How Scalable are Single Page Ajax Apps?

I've been using GWT for an application and I get the same feeling using it that I first got using html. I've always sucked at building UIs. Starting with programming HP terminals, moving on to the Apple Lisa, then X Windows, and Microsoft Windows, I just never had IT, whatever IT is. On the Beauty and the Geek scale my interfaces are definitely horned-rimmed and pocket protector friendly. Html helped free me from all that to just build stuff that worked, but didn't have to look all that great. Expectations were pretty low and I eagerly fulfilled them. With Ajax expectations have risen again and I find myself once more easily identifiable as a styless geek. Using GWT I have some hopes I can suck a little less. In working with GWT I was so focussed on its tasty easily digestible Ajaxy goodness, I didn't stop to think about the topic of this site: scalability. When I finally brought my distracted mind around to consider the scalability of the single page webs site I was building, I became a bit concerned. Many of the strategies that are typically used to achieve scalability don't seem to apply in single page land. Here are the issues I see. Maybe you can tell me where I am off in my analysis?

  • Plus: a lot of state is maintained in the client. You don't need to keep session state on the server side. This is a win because you aren't slamming the database to reconstitute state. It's cached on the client. After more consideration it seems this is not always the case. Take your typical shopping cart scenario. You have the old problem of not storing prices in the client so some evil Mallory can attack your system by changing prices. And my shopping cart must outlast my browser session so its still there when I return. I would be heart broken if my carefully crafted Amazon cart disappeared every time Firefox went away. So server side state is often still necessary. Yet a lot of state is kept on the client side and that's a better thing.
  • Plus: a lot of business logic in on the client. The client can do a lot of the work which saves making calls to the server. An interesting comparison of the effects of Ajax on business logic partitioning is Google Calendar: Not As Fat as Other Ajax Apps by Dietrich Kappe.
  • Minus: Can't offload searching. The lack of a proper link structure means your site can't be spidered, which means it can't be searched. One useful scalability strategy is to offload search to something like Google's Custom Search Engine, not for the ad revenue (because there's little), but because it means I don't have to devote any resources to searching. That's a huge win.
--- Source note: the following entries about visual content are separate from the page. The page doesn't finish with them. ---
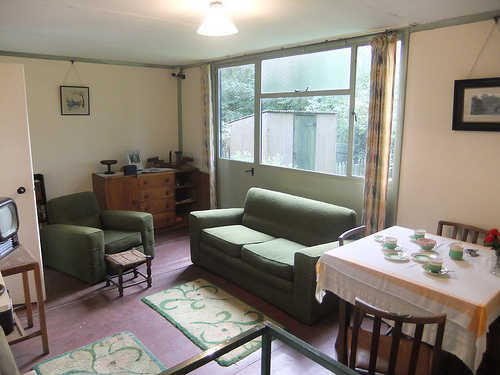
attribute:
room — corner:
[110, 99, 471, 358]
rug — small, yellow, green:
[26, 332, 165, 374]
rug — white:
[143, 277, 286, 365]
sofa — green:
[187, 184, 356, 326]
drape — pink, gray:
[364, 34, 396, 233]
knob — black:
[18, 187, 26, 195]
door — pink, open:
[0, 63, 49, 306]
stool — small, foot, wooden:
[104, 250, 153, 295]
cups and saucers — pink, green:
[376, 227, 478, 279]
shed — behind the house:
[230, 108, 336, 173]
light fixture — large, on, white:
[197, 1, 237, 38]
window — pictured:
[216, 44, 374, 178]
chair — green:
[42, 191, 153, 283]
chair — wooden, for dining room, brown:
[343, 298, 447, 373]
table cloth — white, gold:
[316, 228, 499, 372]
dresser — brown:
[95, 171, 174, 225]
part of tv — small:
[1, 197, 21, 258]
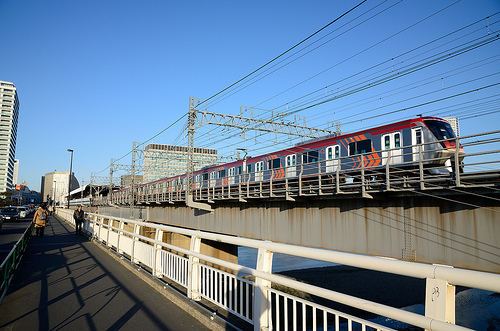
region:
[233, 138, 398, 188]
red and white train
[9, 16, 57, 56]
white clouds in blue sky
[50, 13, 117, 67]
white clouds in blue sky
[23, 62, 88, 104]
white clouds in blue sky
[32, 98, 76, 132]
white clouds in blue sky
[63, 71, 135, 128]
white clouds in blue sky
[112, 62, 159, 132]
white clouds in blue sky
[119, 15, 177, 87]
white clouds in blue sky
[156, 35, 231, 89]
white clouds in blue sky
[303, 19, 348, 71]
white clouds in blue sky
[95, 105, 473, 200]
red and grey train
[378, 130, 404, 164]
pair of white doors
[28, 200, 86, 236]
people walking on the sidewalk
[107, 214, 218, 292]
white guard rail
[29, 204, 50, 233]
person in a brown jacket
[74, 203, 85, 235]
person wearing black clothing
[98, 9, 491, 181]
numerous lines over the train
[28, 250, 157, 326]
shadow cast by the guard rail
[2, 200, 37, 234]
line of cars on the road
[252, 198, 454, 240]
lines of rust on the bridge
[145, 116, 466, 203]
a passenger train on the tracks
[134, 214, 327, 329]
white metal railing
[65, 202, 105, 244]
a man walking along a sidewalk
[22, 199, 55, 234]
a woman in a brown coat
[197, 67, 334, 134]
wires over a passenger train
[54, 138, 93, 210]
a street lamp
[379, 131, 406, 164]
doors to a passenger train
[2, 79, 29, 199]
a tall building in the background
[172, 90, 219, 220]
steel rails that hold electric wires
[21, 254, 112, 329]
a portion of a sidewalk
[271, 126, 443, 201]
red and white train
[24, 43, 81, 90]
white clouds in blue sky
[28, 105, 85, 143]
white clouds in blue sky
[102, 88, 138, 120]
white clouds in blue sky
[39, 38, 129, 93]
white clouds in blue sky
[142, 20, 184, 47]
white clouds in blue sky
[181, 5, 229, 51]
white clouds in blue sky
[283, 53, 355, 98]
white clouds in blue sky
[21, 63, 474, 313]
a scene of the city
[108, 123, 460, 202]
a passenger train for pedestrains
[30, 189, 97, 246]
two people on the bridge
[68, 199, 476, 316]
a bridge for the passenger train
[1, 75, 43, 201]
structures in the background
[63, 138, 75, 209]
a light pole in the area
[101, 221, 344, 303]
a white rail on the bridge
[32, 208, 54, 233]
this person has on a gray backpack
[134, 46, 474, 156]
electric wiring for the passenger car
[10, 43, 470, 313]
a sunny day over the city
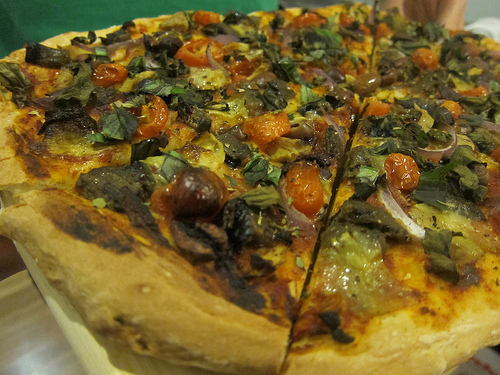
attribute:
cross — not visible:
[6, 6, 72, 28]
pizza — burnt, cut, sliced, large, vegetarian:
[12, 9, 499, 366]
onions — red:
[375, 186, 427, 238]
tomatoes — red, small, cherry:
[181, 36, 230, 67]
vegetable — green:
[283, 52, 306, 89]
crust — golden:
[12, 161, 333, 374]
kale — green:
[140, 78, 180, 93]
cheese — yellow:
[374, 227, 459, 305]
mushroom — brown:
[23, 43, 67, 65]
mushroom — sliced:
[103, 28, 131, 38]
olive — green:
[358, 70, 378, 92]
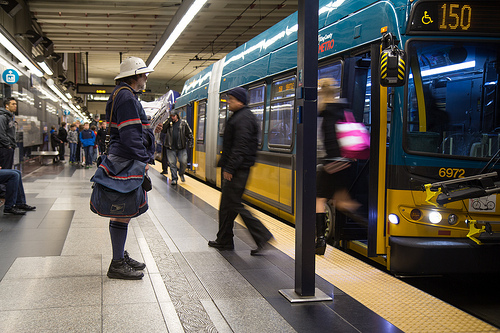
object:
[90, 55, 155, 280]
mail man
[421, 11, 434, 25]
handicap sign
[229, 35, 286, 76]
roof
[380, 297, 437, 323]
ground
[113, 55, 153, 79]
hard hat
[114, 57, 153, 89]
head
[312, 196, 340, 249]
wheel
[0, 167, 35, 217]
person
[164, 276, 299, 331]
floor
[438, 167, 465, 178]
6972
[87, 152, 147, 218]
bag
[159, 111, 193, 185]
man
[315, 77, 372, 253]
passenger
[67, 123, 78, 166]
child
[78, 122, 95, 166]
child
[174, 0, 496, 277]
bus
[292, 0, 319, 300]
pillar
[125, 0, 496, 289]
train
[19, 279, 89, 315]
floor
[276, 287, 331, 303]
base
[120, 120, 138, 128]
stripe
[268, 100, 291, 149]
windows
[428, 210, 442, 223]
shining light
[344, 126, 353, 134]
yellow pink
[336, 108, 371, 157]
bag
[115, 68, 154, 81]
brim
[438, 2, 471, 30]
numbers 150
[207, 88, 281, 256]
man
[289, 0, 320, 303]
beam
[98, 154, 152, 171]
waist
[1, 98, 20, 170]
man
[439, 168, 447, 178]
numbers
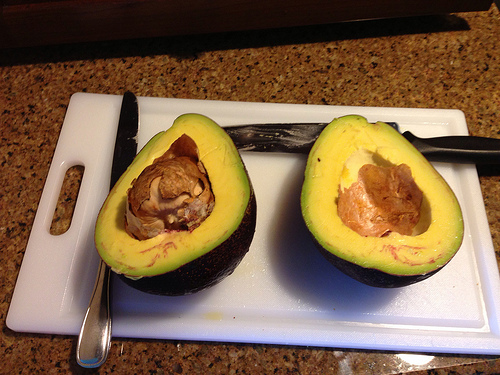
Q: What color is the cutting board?
A: White.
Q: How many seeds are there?
A: One.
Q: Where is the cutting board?
A: On the counter.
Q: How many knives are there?
A: Two.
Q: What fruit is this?
A: Avocado.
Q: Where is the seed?
A: The left half.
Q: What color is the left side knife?
A: Silver.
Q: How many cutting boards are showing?
A: One.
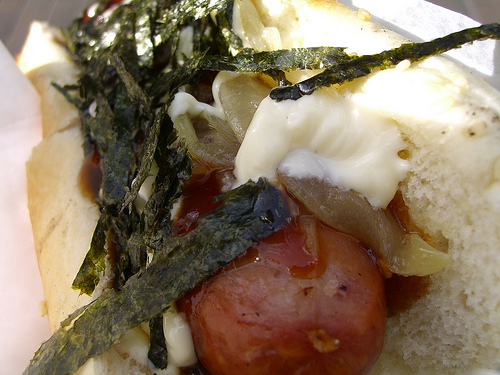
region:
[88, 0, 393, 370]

  • Minus: SEO problems suck up developer time. The common response to the previously mentioned search engine optimization (SEO) problems are to make a shadow text site or insert hidden divs. But that's a lot of pretty useless effort. I would like to spend my time elsewhere.
  • Minus: Can't load balance static content from the client. RPC is used to slurp up data from the server and these requests must go back to the originating domain. This counters one common strategy of using a CDN and/or multiple host names for serving content so you can trick your browser into starting multiple simultaneous connections to different hosts when loading page content. This speeds up your site and spreads the load across different servers. Using RPC to serve content seems to lose this advantage.
  • Minus: Ajax calls add server load. You buy into that with Ajax, but it's still a concern, especially if you have to poll frequently for updates. Dietrich found that the Ajax requests may not be that much smaller than before, so you can't depend on smaller work loads to make up for the increased number of calls. See Yahoo Mail, Ajax and Your Server.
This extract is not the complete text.